▸ **Exercise materials**:
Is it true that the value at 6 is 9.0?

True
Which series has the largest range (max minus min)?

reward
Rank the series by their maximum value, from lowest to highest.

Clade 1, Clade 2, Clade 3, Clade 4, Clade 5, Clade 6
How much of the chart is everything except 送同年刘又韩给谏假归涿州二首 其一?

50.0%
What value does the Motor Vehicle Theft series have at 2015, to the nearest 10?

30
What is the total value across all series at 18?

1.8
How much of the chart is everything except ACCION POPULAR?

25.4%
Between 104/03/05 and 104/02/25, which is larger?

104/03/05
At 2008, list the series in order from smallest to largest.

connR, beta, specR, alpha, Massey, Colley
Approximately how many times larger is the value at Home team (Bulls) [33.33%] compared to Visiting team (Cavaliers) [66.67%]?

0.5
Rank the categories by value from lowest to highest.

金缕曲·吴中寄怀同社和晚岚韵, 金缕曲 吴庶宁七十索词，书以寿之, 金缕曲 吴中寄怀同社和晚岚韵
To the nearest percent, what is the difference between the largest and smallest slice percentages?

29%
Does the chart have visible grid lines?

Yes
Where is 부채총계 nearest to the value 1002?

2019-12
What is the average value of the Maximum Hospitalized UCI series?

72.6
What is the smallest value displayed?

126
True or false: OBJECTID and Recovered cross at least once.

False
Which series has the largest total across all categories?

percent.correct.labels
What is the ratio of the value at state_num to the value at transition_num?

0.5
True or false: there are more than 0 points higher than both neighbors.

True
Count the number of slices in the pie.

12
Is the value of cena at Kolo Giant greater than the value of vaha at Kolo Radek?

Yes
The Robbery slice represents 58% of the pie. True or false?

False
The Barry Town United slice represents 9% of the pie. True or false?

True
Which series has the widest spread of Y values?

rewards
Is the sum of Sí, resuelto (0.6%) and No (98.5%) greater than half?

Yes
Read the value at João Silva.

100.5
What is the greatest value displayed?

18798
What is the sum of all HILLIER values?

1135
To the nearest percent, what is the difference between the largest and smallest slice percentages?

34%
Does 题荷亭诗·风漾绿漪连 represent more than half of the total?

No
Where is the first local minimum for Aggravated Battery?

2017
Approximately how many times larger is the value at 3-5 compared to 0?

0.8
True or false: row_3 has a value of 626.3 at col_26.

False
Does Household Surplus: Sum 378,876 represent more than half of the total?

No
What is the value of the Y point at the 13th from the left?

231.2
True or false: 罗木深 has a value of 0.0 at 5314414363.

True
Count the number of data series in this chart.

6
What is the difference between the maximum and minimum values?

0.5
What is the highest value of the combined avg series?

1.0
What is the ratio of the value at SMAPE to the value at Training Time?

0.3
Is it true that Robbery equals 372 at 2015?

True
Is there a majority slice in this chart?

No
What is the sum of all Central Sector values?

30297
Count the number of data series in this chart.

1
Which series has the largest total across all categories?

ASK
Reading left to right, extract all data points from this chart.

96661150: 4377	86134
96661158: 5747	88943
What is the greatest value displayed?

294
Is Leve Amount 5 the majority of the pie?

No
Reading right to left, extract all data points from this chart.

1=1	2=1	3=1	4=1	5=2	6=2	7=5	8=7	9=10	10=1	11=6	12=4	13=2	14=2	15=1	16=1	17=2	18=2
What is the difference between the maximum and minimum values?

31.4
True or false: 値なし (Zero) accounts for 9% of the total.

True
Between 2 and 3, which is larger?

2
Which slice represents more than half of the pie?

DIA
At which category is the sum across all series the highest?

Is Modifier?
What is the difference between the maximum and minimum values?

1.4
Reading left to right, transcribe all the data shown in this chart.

▸ **Written task**:
Please copy out all the records above unchanged except for replacing "greatest value displayed" with "largest value shown" wherever it occurs.

▸ **The completed task**:
Is it true that the value at 6 is 9.0?

True
Which series has the largest range (max minus min)?

reward
Rank the series by their maximum value, from lowest to highest.

Clade 1, Clade 2, Clade 3, Clade 4, Clade 5, Clade 6
How much of the chart is everything except 送同年刘又韩给谏假归涿州二首 其一?

50.0%
What value does the Motor Vehicle Theft series have at 2015, to the nearest 10?

30
What is the total value across all series at 18?

1.8
How much of the chart is everything except ACCION POPULAR?

25.4%
Between 104/03/05 and 104/02/25, which is larger?

104/03/05
At 2008, list the series in order from smallest to largest.

connR, beta, specR, alpha, Massey, Colley
Approximately how many times larger is the value at Home team (Bulls) [33.33%] compared to Visiting team (Cavaliers) [66.67%]?

0.5
Rank the categories by value from lowest to highest.

金缕曲·吴中寄怀同社和晚岚韵, 金缕曲 吴庶宁七十索词，书以寿之, 金缕曲 吴中寄怀同社和晚岚韵
To the nearest percent, what is the difference between the largest and smallest slice percentages?

29%
Does the chart have visible grid lines?

Yes
Where is 부채총계 nearest to the value 1002?

2019-12
What is the average value of the Maximum Hospitalized UCI series?

72.6
What is the smallest value displayed?

126
True or false: OBJECTID and Recovered cross at least once.

False
Which series has the largest total across all categories?

percent.correct.labels
What is the ratio of the value at state_num to the value at transition_num?

0.5
True or false: there are more than 0 points higher than both neighbors.

True
Count the number of slices in the pie.

12
Is the value of cena at Kolo Giant greater than the value of vaha at Kolo Radek?

Yes
The Robbery slice represents 58% of the pie. True or false?

False
The Barry Town United slice represents 9% of the pie. True or false?

True
Which series has the widest spread of Y values?

rewards
Is the sum of Sí, resuelto (0.6%) and No (98.5%) greater than half?

Yes
Read the value at João Silva.

100.5
What is the largest value shown?

18798
What is the sum of all HILLIER values?

1135
To the nearest percent, what is the difference between the largest and smallest slice percentages?

34%
Does 题荷亭诗·风漾绿漪连 represent more than half of the total?

No
Where is the first local minimum for Aggravated Battery?

2017
Approximately how many times larger is the value at 3-5 compared to 0?

0.8
True or false: row_3 has a value of 626.3 at col_26.

False
Does Household Surplus: Sum 378,876 represent more than half of the total?

No
What is the value of the Y point at the 13th from the left?

231.2
True or false: 罗木深 has a value of 0.0 at 5314414363.

True
Count the number of data series in this chart.

6
What is the difference between the maximum and minimum values?

0.5
What is the highest value of the combined avg series?

1.0
What is the ratio of the value at SMAPE to the value at Training Time?

0.3
Is it true that Robbery equals 372 at 2015?

True
Is there a majority slice in this chart?

No
What is the sum of all Central Sector values?

30297
Count the number of data series in this chart.

1
Which series has the largest total across all categories?

ASK
Reading left to right, extract all data points from this chart.

96661150: 4377	86134
96661158: 5747	88943
What is the largest value shown?

294
Is Leve Amount 5 the majority of the pie?

No
Reading right to left, extract all data points from this chart.

1=1	2=1	3=1	4=1	5=2	6=2	7=5	8=7	9=10	10=1	11=6	12=4	13=2	14=2	15=1	16=1	17=2	18=2
What is the difference between the maximum and minimum values?

31.4
True or false: 値なし (Zero) accounts for 9% of the total.

True
Between 2 and 3, which is larger?

2
Which slice represents more than half of the pie?

DIA
At which category is the sum across all series the highest?

Is Modifier?
What is the difference between the maximum and minimum values?

1.4
Reading left to right, transcribe all the data shown in this chart.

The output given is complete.